The August Bank Holiday always feels like the end of summer, and I’m getting that back-to-school feeling – especially as I’ll be heading to King’s College Cambridge this weekend, where I did my undergraduate degree, for the naming day of a friend’s daughter. It’s 16 years now since I arrived there from Bolton, with a case full of lycra mini-dresses more suited to Ritzy than a seat of learning founded by Henry VI. I think I survived most of my first year on chilli-chips from the ‘Van of Death‘ on Market Square (the ‘Van of Life’ was on the other side) and gin I ‘distilled’ in my room with a kit from Boots (you poured blue powder into water, basically), but I also discovered Susan Sontag, Nabokov, Jacobean tragedy and broadsheet papers; met my husband and had my first book signed by Bloodaxe. It was the most thrilling year of my life, and I’ll feel horribly nostalgic going back.
Meanwhile, my garden thuds with apples and I’ve been snagging myself on the blackberry bush trying to get the squelchiest berries. I even made piccalilli last week, filling the house with sour vinegar fumes (it’s a triumph, if I may say so myself).
I’m going to be back to work after my summer off with Gruff, which at the moment mainly means teaching. I’m doing an Arvon at Lumb Bank with Neil Rollinson in October – a time when the Calder Valley always looks particularly moody and beautiful – and mentoring the winners of this year’s New Poets Bursaries from the Northern Writers Awards.
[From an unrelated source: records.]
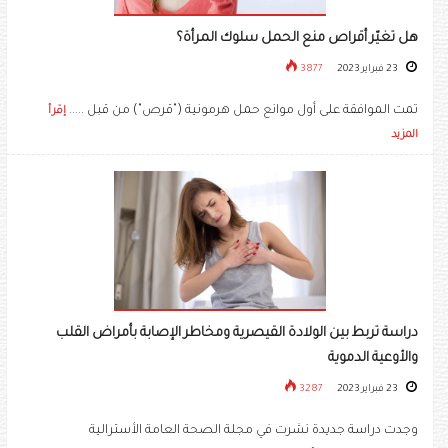
هل تغيّر أقراص منع الحمل سلوك المرأة؟
23 فبراير 2023
3877
تمت الموافقة على أول موانع حمل هرمونية ("قرص") من قبل .....
إقرأ
المزيد
دراسة تربط بين الولادة القيصرية ومخاطر الإصابة بأمراض القلب
والأوعية الدموية
23 فبراير 2023
3287
وجدت دراسة جديدة نشرت في مجلة الصحة العامة الأسترالية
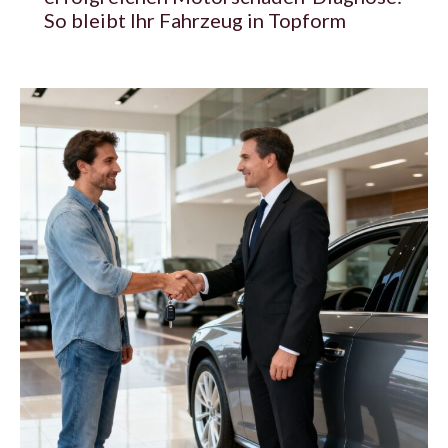
So bleibt Ihr Fahrzeug in Topform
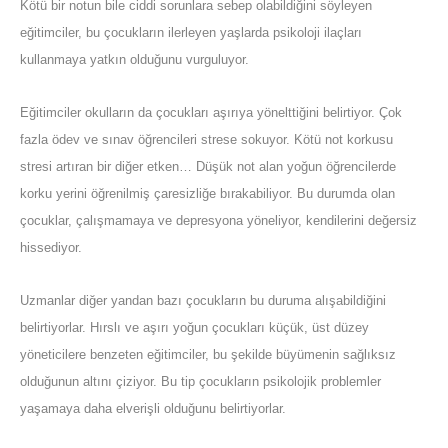
Kötü bir notun bile ciddi sorunlara sebep olabildiğini söyleyen
eğitimciler, bu çocukların ilerleyen yaşlarda psikoloji ilaçları
kullanmaya yatkın olduğunu vurguluyor.
Eğitimciler okulların da çocukları aşırıya yönelttiğini belirtiyor. Çok
fazla ödev ve sınav öğrencileri strese sokuyor. Kötü not korkusu
stresi artıran bir diğer etken… Düşük not alan yoğun öğrencilerde
korku yerini öğrenilmiş çaresizliğe bırakabiliyor. Bu durumda olan
çocuklar, çalışmamaya ve depresyona yöneliyor, kendilerini değersiz
hissediyor.
Uzmanlar diğer yandan bazı çocukların bu duruma alışabildiğini
belirtiyorlar. Hırslı ve aşırı yoğun çocukları küçük, üst düzey
yöneticilere benzeten eğitimciler, bu şekilde büyümenin sağlıksız
olduğunun altını çiziyor. Bu tip çocukların psikolojik problemler
yaşamaya daha elverişli olduğunu belirtiyorlar.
In a couple of weeks I’m also starting my three London classes – beginners and intermediate courses at the City Lit, and my intermediate course ‘What Makes a Poem‘ at the Poetry School. If you’d like an excuse to buy new stationary in September, at the time of writing there are still places on all of them, and The Poetry School just interviewed me for their blog, where I explain a bit more about what I teach.
Whilst I’m writing, I’ve also been meaning to mention how much I’m enjoying Modern Poetry in Translation under new editor Sasha Dugdale. It looks lovely, for one thing, with bible paper and a cleaner font.
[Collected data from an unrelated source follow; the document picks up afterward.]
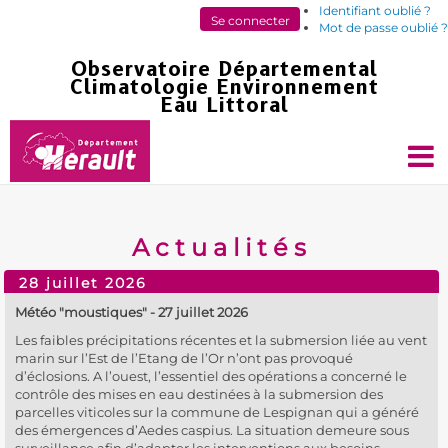
Identifiant oublié ?
Mot de passe oublié ?
Actualités
28 juillet 2026
Météo "moustiques" - 27 juillet 2026
Les faibles précipitations récentes et la submersion liée au vent
marin sur l’Est de l’Etang de l’Or n’ont pas provoqué
d’éclosions. A l’ouest, l’essentiel des opérations a concerné le
contrôle des mises en eau destinées à la submersion des
parcelles viticoles sur la commune de Lespignan qui a généré
des émergences d’Aedes caspius. La situation demeure sous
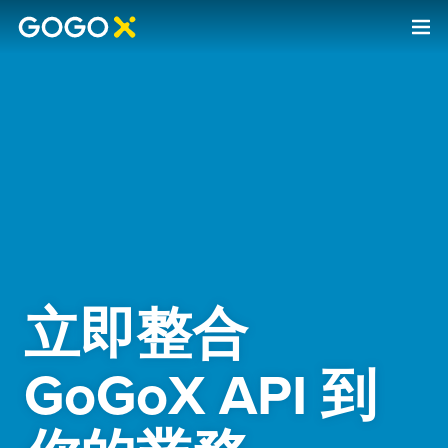
立即整合
GoGoX API 到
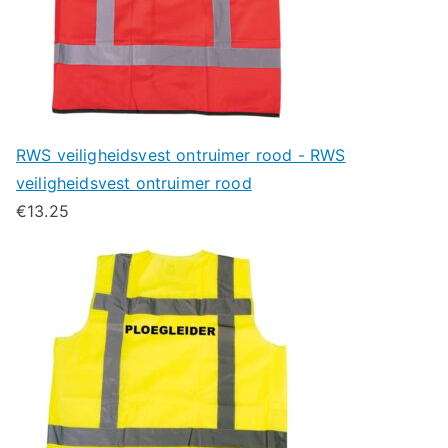
RWS veiligheidsvest ontruimer rood - RWS
veiligheidsvest ontruimer rood
€
13.25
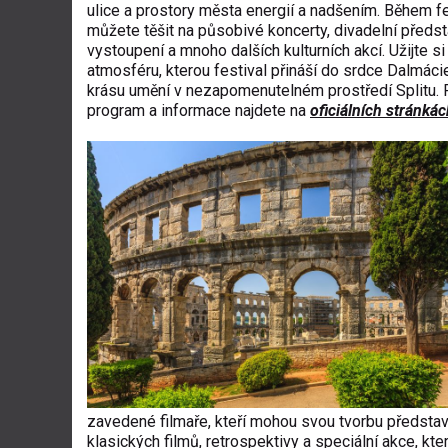
ulice a prostory města energií a nadšením. Během f
můžete těšit na působivé koncerty, divadelní předst
vystoupení a mnoho dalších kulturních akcí. Užijte s
atmosféru, kterou festival přináší do srdce Dalmácie
krásu umění v nezapomenutelném prostředí Splitu.
program a informace najdete na
oficiálních stránkác
zavedené filmaře, kteří mohou svou tvorbu představ
klasických filmů, retrospektivy a speciální akce, k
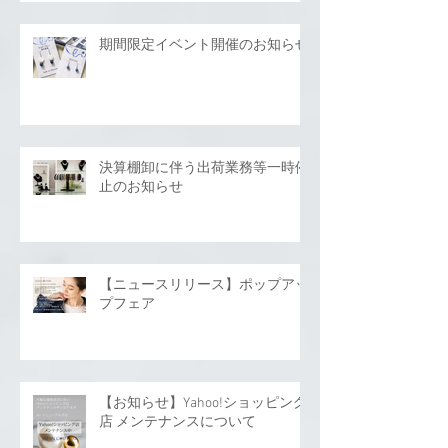
期間限定イベント開催のお知らせ
決算棚卸に伴う出荷業務等一時停
止のお知らせ
【ニュースリリース】ポップアッ
プフェア
【お知らせ】Yahoo!ショッピング
店 メンテナンスについて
The autumn issue arrived this week with a cover in the colours of falling leaves, and has a feature on Romanian poets that (having hung out with the wonderful Doina Ioanid at Parnassus last year) I’ve found interesting – I love this Elegy by Mariana Marin, for example, where the nausea of grief makes ordinary sickness seem almost desirable. I often start my beginners group off with an exercise in Anaphora, and there are some really remarkable ‘list’ poems too: the Faroese poet Joanes Nielsen’s ‘My Breath is my Passport’ is a meditation on male sensuality (‘I come with a tempest out of a meat-sun / Whose hair contains the hidden powers of animals and people / I find solace between breasts with nipples big as hungry roses’), and I’m very struck by the futurist Khlebnikov’s ‘Garden of Animals’, where St Petersburg zoo becomes a kind of metaphor for Russia in 1909, ‘where a rhino’s red-white eyes carry the unquenchable rage of an overthrown king…where seagulls, with long beaks and eyes so ice-blue they seem bespectacled, look like international stockbrokers’. The issue feels an education in itself.